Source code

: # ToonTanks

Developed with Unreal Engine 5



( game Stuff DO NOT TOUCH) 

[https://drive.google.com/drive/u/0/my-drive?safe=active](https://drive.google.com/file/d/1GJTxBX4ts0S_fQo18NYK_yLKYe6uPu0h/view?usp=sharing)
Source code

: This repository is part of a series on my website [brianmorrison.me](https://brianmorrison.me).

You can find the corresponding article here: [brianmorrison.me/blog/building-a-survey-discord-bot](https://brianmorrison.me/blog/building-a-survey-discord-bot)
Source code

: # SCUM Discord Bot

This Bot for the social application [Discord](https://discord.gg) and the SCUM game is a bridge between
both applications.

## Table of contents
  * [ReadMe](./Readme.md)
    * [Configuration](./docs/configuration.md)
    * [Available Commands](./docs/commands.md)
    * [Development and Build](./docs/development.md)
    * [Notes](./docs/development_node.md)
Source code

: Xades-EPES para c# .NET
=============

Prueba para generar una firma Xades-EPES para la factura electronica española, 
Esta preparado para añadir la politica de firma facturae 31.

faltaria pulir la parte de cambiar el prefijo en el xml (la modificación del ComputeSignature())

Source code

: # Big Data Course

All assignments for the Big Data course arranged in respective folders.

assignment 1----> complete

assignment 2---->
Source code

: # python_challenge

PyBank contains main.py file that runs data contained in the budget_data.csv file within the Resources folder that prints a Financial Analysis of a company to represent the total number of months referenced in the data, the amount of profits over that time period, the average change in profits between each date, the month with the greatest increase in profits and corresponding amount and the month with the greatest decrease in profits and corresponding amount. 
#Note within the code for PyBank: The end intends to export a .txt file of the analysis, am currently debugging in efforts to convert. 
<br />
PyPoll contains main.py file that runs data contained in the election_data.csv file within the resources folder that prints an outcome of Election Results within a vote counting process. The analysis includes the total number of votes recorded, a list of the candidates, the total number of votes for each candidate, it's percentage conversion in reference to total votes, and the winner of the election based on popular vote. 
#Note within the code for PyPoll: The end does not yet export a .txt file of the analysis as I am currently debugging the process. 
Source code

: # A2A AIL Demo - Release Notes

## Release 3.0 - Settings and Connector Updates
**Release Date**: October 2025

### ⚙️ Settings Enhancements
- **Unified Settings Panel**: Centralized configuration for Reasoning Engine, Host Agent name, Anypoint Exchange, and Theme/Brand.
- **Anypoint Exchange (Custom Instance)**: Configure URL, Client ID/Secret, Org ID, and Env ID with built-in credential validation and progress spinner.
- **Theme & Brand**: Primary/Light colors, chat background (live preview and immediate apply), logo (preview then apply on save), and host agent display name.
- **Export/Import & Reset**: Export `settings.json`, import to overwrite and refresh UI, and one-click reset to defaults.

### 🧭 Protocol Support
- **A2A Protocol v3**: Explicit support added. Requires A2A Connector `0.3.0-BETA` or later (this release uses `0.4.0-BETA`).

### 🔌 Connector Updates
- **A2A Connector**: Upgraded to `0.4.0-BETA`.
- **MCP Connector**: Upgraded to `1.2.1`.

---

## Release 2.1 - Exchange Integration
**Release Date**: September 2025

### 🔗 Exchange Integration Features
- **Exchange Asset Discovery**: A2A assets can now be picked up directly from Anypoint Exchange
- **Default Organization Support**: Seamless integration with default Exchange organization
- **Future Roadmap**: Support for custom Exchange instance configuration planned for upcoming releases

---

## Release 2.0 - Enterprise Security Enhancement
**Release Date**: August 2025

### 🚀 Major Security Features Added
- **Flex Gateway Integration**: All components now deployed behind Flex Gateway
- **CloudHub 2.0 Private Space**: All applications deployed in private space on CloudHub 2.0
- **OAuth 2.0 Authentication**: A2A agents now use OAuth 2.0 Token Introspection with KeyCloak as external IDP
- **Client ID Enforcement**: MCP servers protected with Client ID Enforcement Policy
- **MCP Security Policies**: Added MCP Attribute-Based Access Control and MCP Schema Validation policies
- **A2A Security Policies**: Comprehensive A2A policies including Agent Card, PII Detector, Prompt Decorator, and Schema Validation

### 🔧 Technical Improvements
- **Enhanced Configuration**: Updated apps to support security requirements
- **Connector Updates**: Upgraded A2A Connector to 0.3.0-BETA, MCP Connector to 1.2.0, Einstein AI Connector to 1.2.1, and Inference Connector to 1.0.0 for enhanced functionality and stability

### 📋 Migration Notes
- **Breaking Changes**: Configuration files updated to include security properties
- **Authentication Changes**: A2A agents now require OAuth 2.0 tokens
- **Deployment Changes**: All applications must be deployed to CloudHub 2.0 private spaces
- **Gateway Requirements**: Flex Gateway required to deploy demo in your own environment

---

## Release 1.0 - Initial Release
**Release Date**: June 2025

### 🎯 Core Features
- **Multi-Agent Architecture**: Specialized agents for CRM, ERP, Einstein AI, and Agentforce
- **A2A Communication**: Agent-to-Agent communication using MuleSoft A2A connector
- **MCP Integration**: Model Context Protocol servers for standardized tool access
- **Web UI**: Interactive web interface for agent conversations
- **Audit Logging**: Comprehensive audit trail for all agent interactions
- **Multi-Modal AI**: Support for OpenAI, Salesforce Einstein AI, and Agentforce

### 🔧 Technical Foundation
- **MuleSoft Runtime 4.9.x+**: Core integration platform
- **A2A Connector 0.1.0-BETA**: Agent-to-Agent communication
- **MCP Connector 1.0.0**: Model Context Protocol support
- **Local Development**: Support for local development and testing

····················

WHAT THIS TASK INVOLVES = Please reproduce all of the entries above exactly as they appear.

WRITTEN RESPONSE =
Source code

: # ToonTanks

Developed with Unreal Engine 5



( game Stuff DO NOT TOUCH) 

[https://drive.google.com/drive/u/0/my-drive?safe=active](https://drive.google.com/file/d/1GJTxBX4ts0S_fQo18NYK_yLKYe6uPu0h/view?usp=sharing)
Source code

: This repository is part of a series on my website [brianmorrison.me](https://brianmorrison.me).

You can find the corresponding article here: [brianmorrison.me/blog/building-a-survey-discord-bot](https://brianmorrison.me/blog/building-a-survey-discord-bot)
Source code

: # SCUM Discord Bot

This Bot for the social application [Discord](https://discord.gg) and the SCUM game is a bridge between
both applications.

## Table of contents
  * [ReadMe](./Readme.md)
    * [Configuration](./docs/configuration.md)
    * [Available Commands](./docs/commands.md)
    * [Development and Build](./docs/development.md)
    * [Notes](./docs/development_node.md)
Source code

: Xades-EPES para c# .NET
=============

Prueba para generar una firma Xades-EPES para la factura electronica española, 
Esta preparado para añadir la politica de firma facturae 31.

faltaria pulir la parte de cambiar el prefijo en el xml (la modificación del ComputeSignature())

Source code

: # Big Data Course

All assignments for the Big Data course arranged in respective folders.

assignment 1----> complete

assignment 2---->
Source code

: # python_challenge

PyBank contains main.py file that runs data contained in the budget_data.csv file within the Resources folder that prints a Financial Analysis of a company to represent the total number of months referenced in the data, the amount of profits over that time period, the average change in profits between each date, the month with the greatest increase in profits and corresponding amount and the month with the greatest decrease in profits and corresponding amount. 
#Note within the code for PyBank: The end intends to export a .txt file of the analysis, am currently debugging in efforts to convert. 
<br />
PyPoll contains main.py file that runs data contained in the election_data.csv file within the resources folder that prints an outcome of Election Results within a vote counting process. The analysis includes the total number of votes recorded, a list of the candidates, the total number of votes for each candidate, it's percentage conversion in reference to total votes, and the winner of the election based on popular vote. 
#Note within the code for PyPoll: The end does not yet export a .txt file of the analysis as I am currently debugging the process. 
Source code

: # A2A AIL Demo - Release Notes

## Release 3.0 - Settings and Connector Updates
**Release Date**: October 2025

### ⚙️ Settings Enhancements
- **Unified Settings Panel**: Centralized configuration for Reasoning Engine, Host Agent name, Anypoint Exchange, and Theme/Brand.
- **Anypoint Exchange (Custom Instance)**: Configure URL, Client ID/Secret, Org ID, and Env ID with built-in credential validation and progress spinner.
- **Theme & Brand**: Primary/Light colors, chat background (live preview and immediate apply), logo (preview then apply on save), and host agent display name.
- **Export/Import & Reset**: Export `settings.json`, import to overwrite and refresh UI, and one-click reset to defaults.

### 🧭 Protocol Support
- **A2A Protocol v3**: Explicit support added. Requires A2A Connector `0.3.0-BETA` or later (this release uses `0.4.0-BETA`).

### 🔌 Connector Updates
- **A2A Connector**: Upgraded to `0.4.0-BETA`.
- **MCP Connector**: Upgraded to `1.2.1`.

---

## Release 2.1 - Exchange Integration
**Release Date**: September 2025

### 🔗 Exchange Integration Features
- **Exchange Asset Discovery**: A2A assets can now be picked up directly from Anypoint Exchange
- **Default Organization Support**: Seamless integration with default Exchange organization
- **Future Roadmap**: Support for custom Exchange instance configuration planned for upcoming releases

---

## Release 2.0 - Enterprise Security Enhancement
**Release Date**: August 2025

### 🚀 Major Security Features Added
- **Flex Gateway Integration**: All components now deployed behind Flex Gateway
- **CloudHub 2.0 Private Space**: All applications deployed in private space on CloudHub 2.0
- **OAuth 2.0 Authentication**: A2A agents now use OAuth 2.0 Token Introspection with KeyCloak as external IDP
- **Client ID Enforcement**: MCP servers protected with Client ID Enforcement Policy
- **MCP Security Policies**: Added MCP Attribute-Based Access Control and MCP Schema Validation policies
- **A2A Security Policies**: Comprehensive A2A policies including Agent Card, PII Detector, Prompt Decorator, and Schema Validation

### 🔧 Technical Improvements
- **Enhanced Configuration**: Updated apps to support security requirements
- **Connector Updates**: Upgraded A2A Connector to 0.3.0-BETA, MCP Connector to 1.2.0, Einstein AI Connector to 1.2.1, and Inference Connector to 1.0.0 for enhanced functionality and stability

### 📋 Migration Notes
- **Breaking Changes**: Configuration files updated to include security properties
- **Authentication Changes**: A2A agents now require OAuth 2.0 tokens
- **Deployment Changes**: All applications must be deployed to CloudHub 2.0 private spaces
- **Gateway Requirements**: Flex Gateway required to deploy demo in your own environment

---

## Release 1.0 - Initial Release
**Release Date**: June 2025

### 🎯 Core Features
- **Multi-Agent Architecture**: Specialized agents for CRM, ERP, Einstein AI, and Agentforce
- **A2A Communication**: Agent-to-Agent communication using MuleSoft A2A connector
- **MCP Integration**: Model Context Protocol servers for standardized tool access
- **Web UI**: Interactive web interface for agent conversations
- **Audit Logging**: Comprehensive audit trail for all agent interactions
- **Multi-Modal AI**: Support for OpenAI, Salesforce Einstein AI, and Agentforce

### 🔧 Technical Foundation
- **MuleSoft Runtime 4.9.x+**: Core integration platform
- **A2A Connector 0.1.0-BETA**: Agent-to-Agent communication
- **MCP Connector 1.0.0**: Model Context Protocol support
- **Local Development**: Support for local development and testing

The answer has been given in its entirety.